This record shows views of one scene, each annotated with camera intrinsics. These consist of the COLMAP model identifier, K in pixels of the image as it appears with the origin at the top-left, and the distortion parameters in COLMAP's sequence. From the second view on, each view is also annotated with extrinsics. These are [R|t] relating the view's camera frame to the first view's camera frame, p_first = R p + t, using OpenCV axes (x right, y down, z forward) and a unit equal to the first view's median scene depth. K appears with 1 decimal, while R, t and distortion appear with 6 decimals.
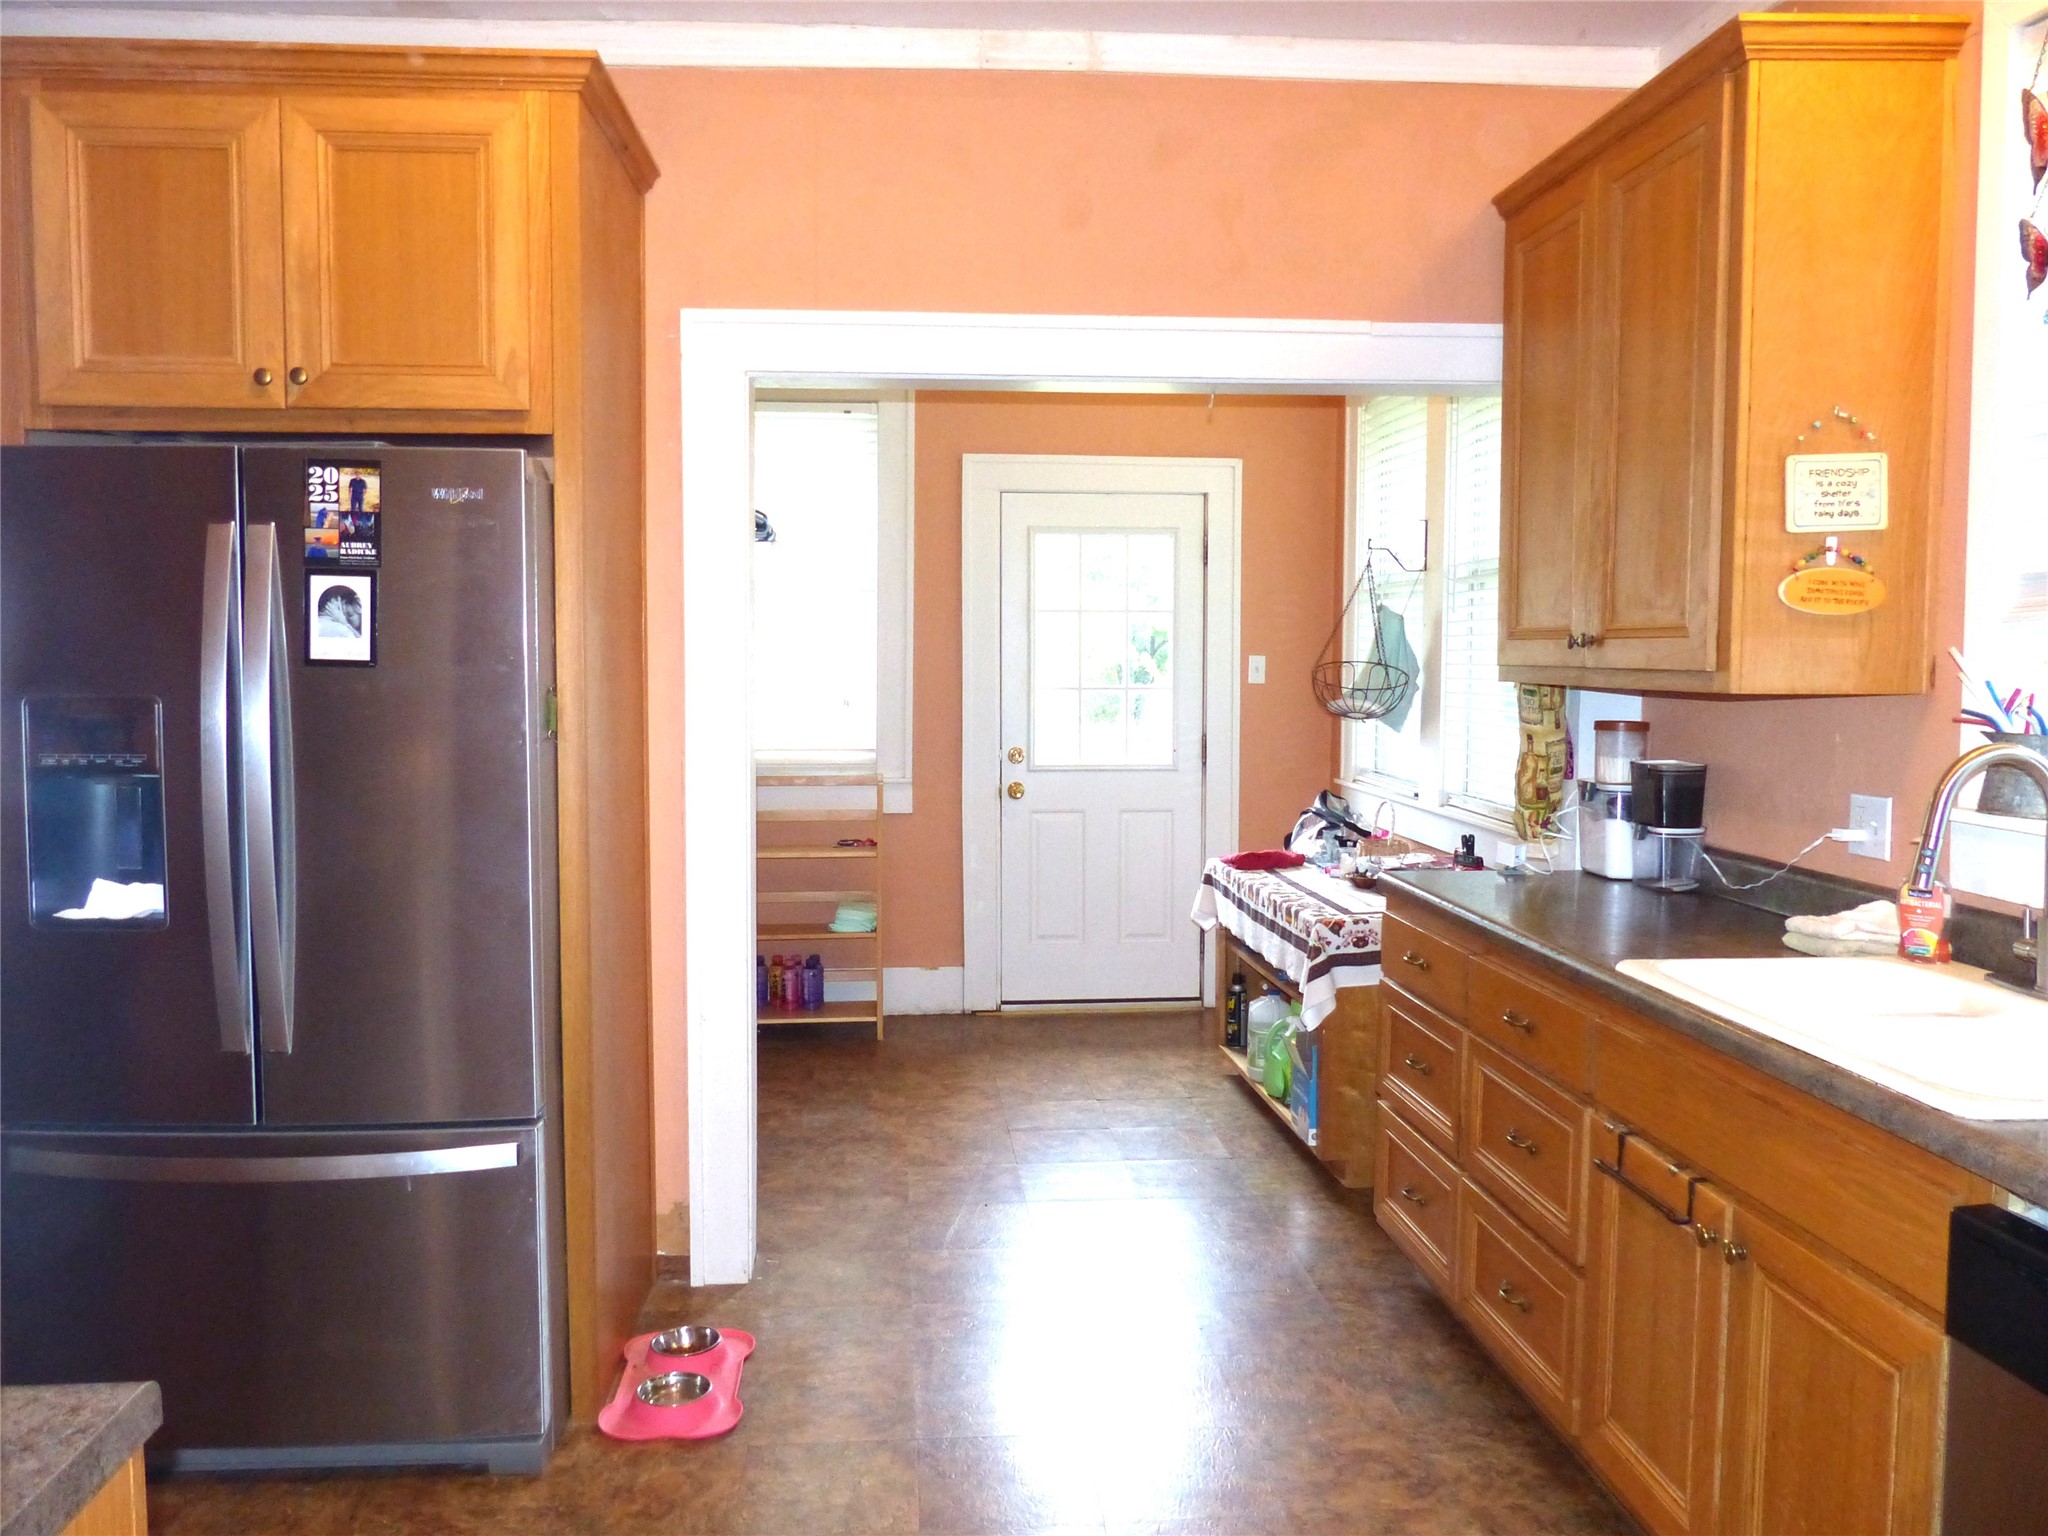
lens RADIAL K [[1529.2, 0, 1002.3], [0, 1529.2, 738.9], [0, 0, 1]] dist [-0.052220, 0.054430]
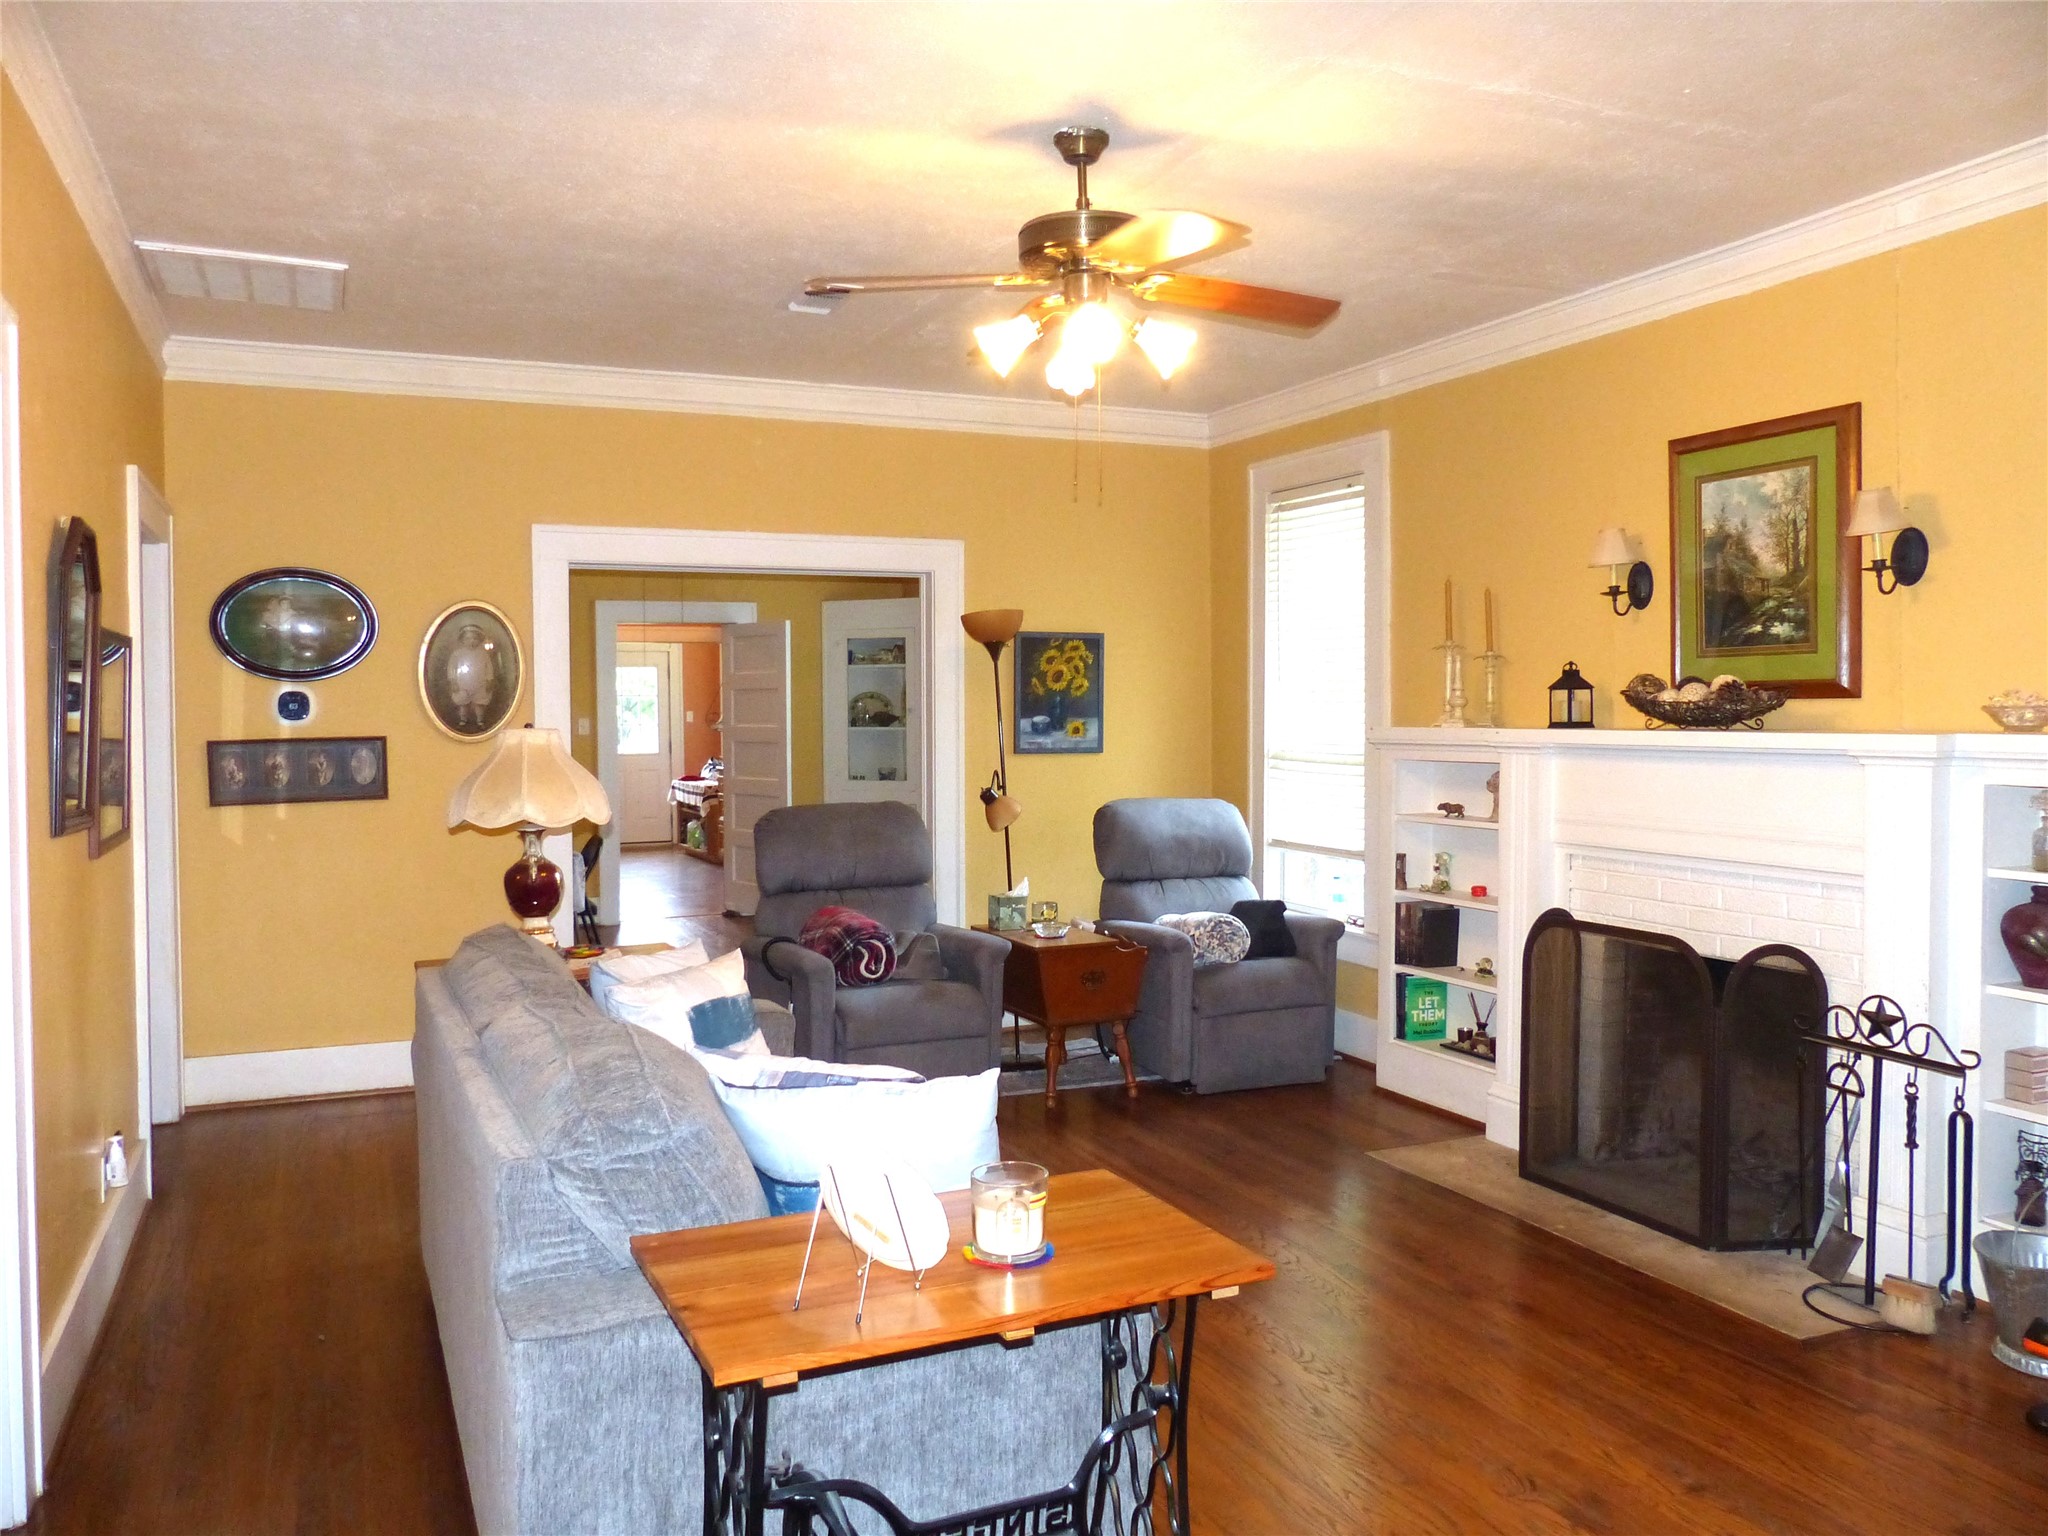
lens RADIAL K [[1529.2, 0, 1002.3], [0, 1529.2, 738.9], [0, 0, 1]] dist [-0.052220, 0.054430]
pose [[0.939739, -0.015149, 0.341557, -0.488513], [0.027454, 0.999135, -0.031222, 0.192147], [-0.340789, 0.038718, 0.939342, -3.562412]]
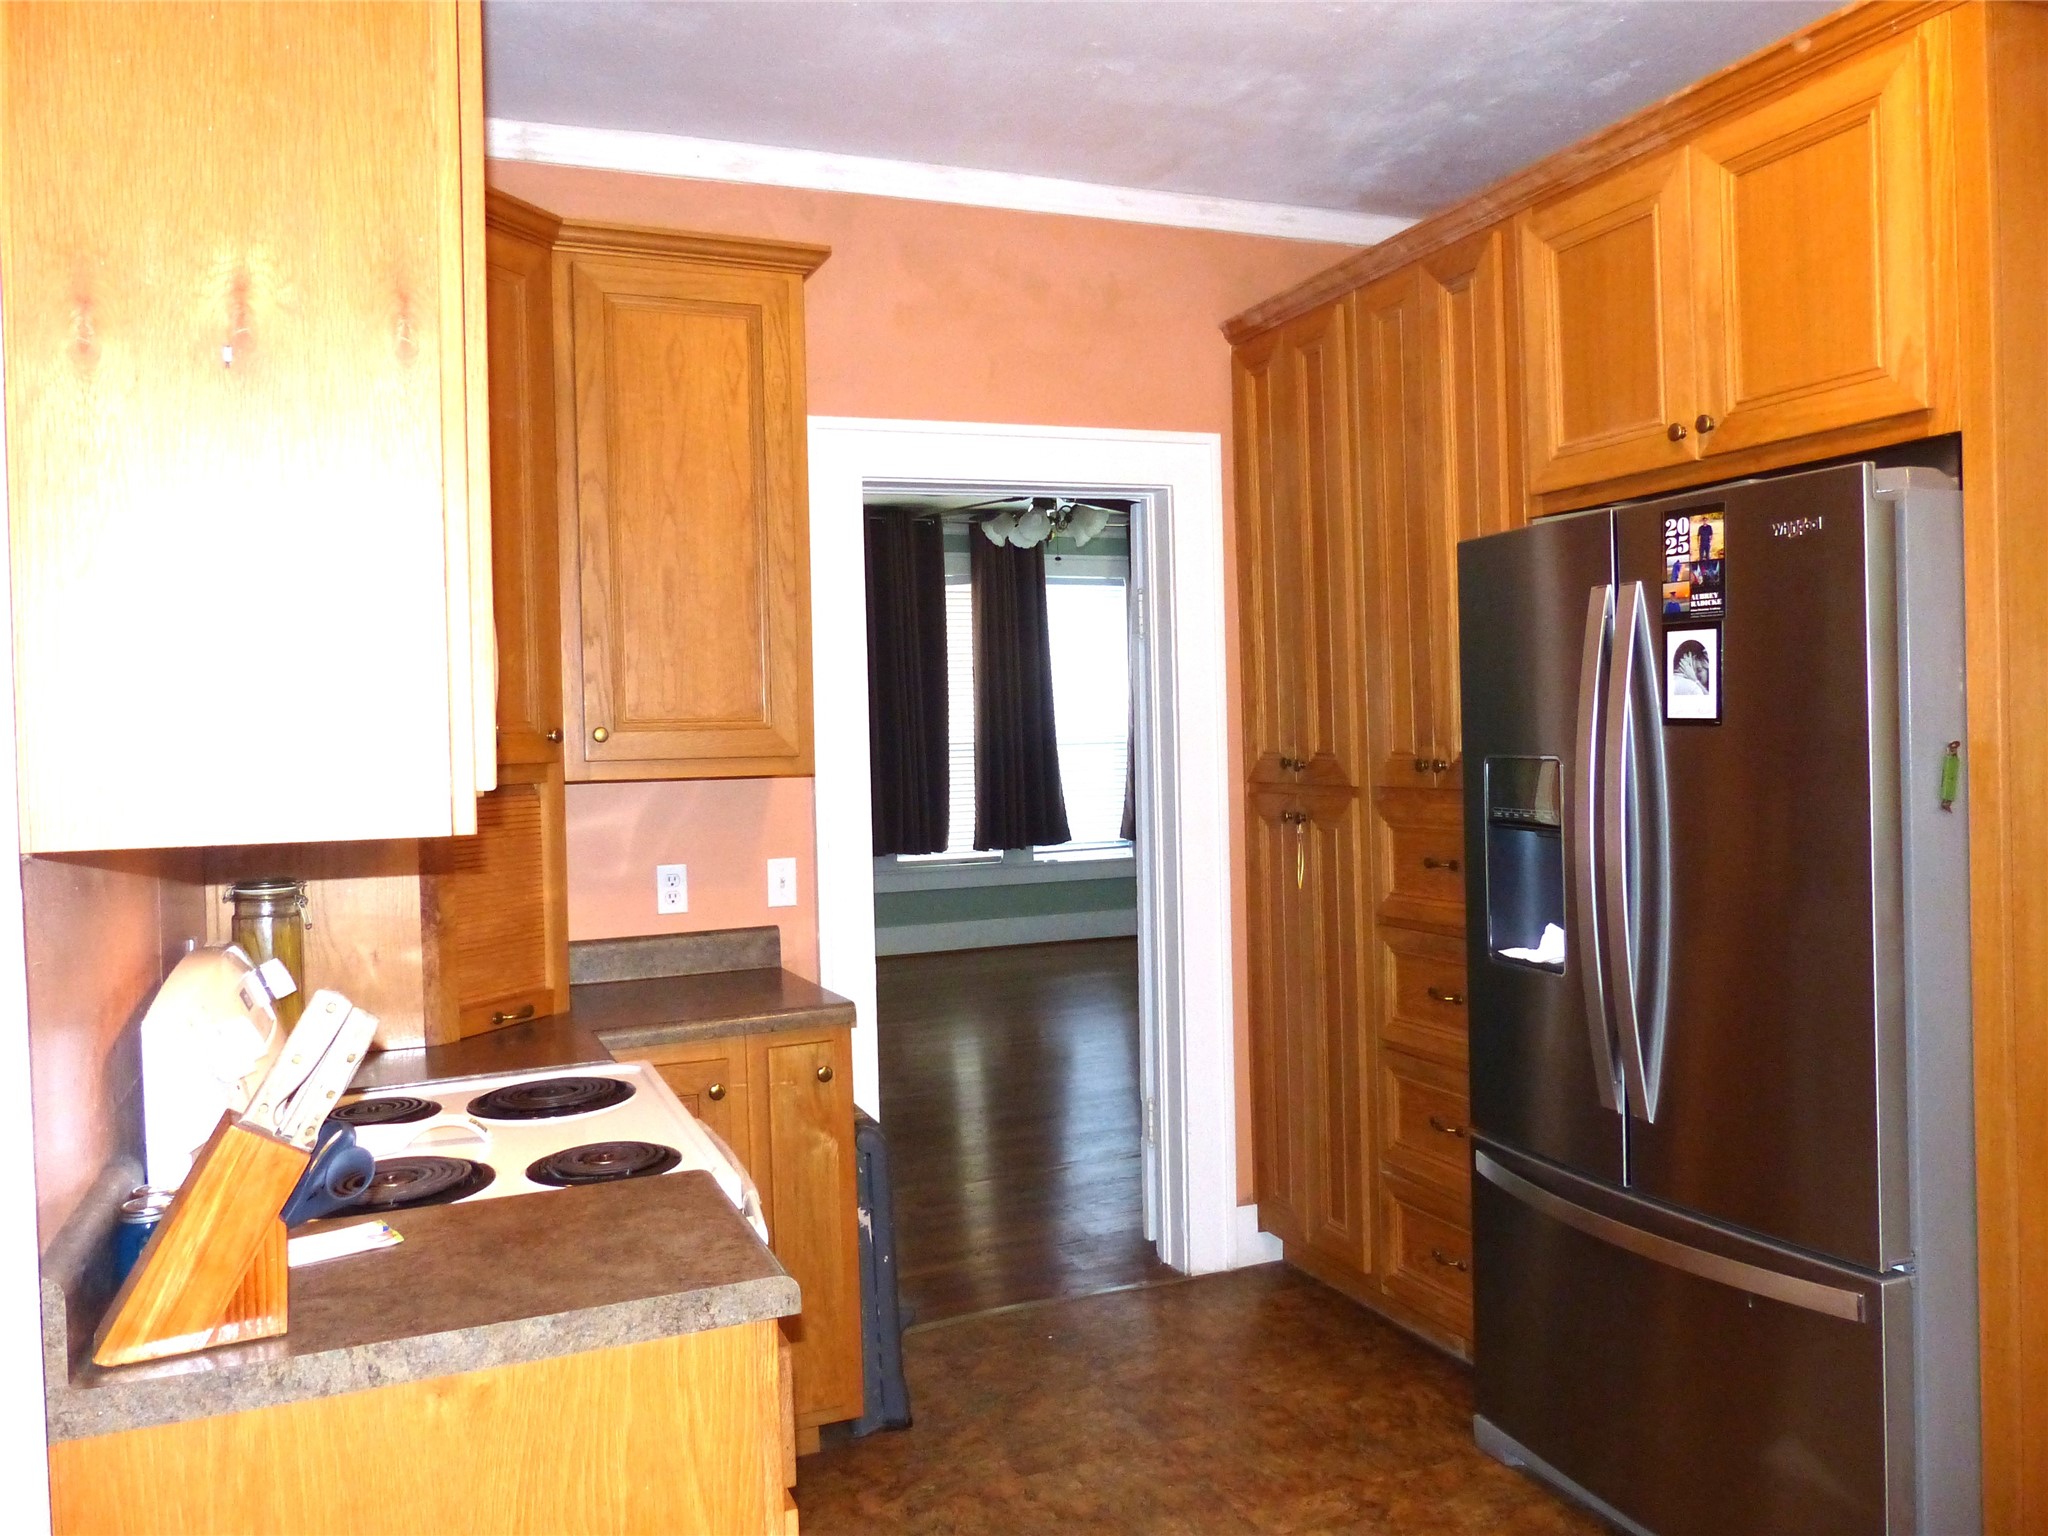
lens RADIAL K [[1531.8, 0, 1060.4], [0, 1531.8, 751.0], [0, 0, 1]] dist [-0.038760, 0.057174]
pose [[0.339119, -0.000171, -0.940744, 0.275847], [-0.020907, 0.999752, -0.007718, -0.013518], [0.940511, 0.022285, 0.339031, 0.258441]]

- [YOUR GOAL]: Everything in the entries above should be transcribed exactly, apart from the pictures.

- [RESPONSE TO THE TASK]:
This record shows views of one scene, each annotated with camera intrinsics. These consist of the COLMAP model identifier, K in pixels of the image as it appears with the origin at the top-left, and the distortion parameters in COLMAP's sequence. From the second view on, each view is also annotated with extrinsics. These are [R|t] relating the view's camera frame to the first view's camera frame, p_first = R p + t, using OpenCV axes (x right, y down, z forward) and a unit equal to the first view's median scene depth. K appears with 1 decimal, while R, t and distortion appear with 6 decimals.
lens RADIAL K [[1529.2, 0, 1002.3], [0, 1529.2, 738.9], [0, 0, 1]] dist [-0.052220, 0.054430]
lens RADIAL K [[1529.2, 0, 1002.3], [0, 1529.2, 738.9], [0, 0, 1]] dist [-0.052220, 0.054430]
pose [[0.939739, -0.015149, 0.341557, -0.488513], [0.027454, 0.999135, -0.031222, 0.192147], [-0.340789, 0.038718, 0.939342, -3.562412]]
lens RADIAL K [[1531.8, 0, 1060.4], [0, 1531.8, 751.0], [0, 0, 1]] dist [-0.038760, 0.057174]
pose [[0.339119, -0.000171, -0.940744, 0.275847], [-0.020907, 0.999752, -0.007718, -0.013518], [0.940511, 0.022285, 0.339031, 0.258441]]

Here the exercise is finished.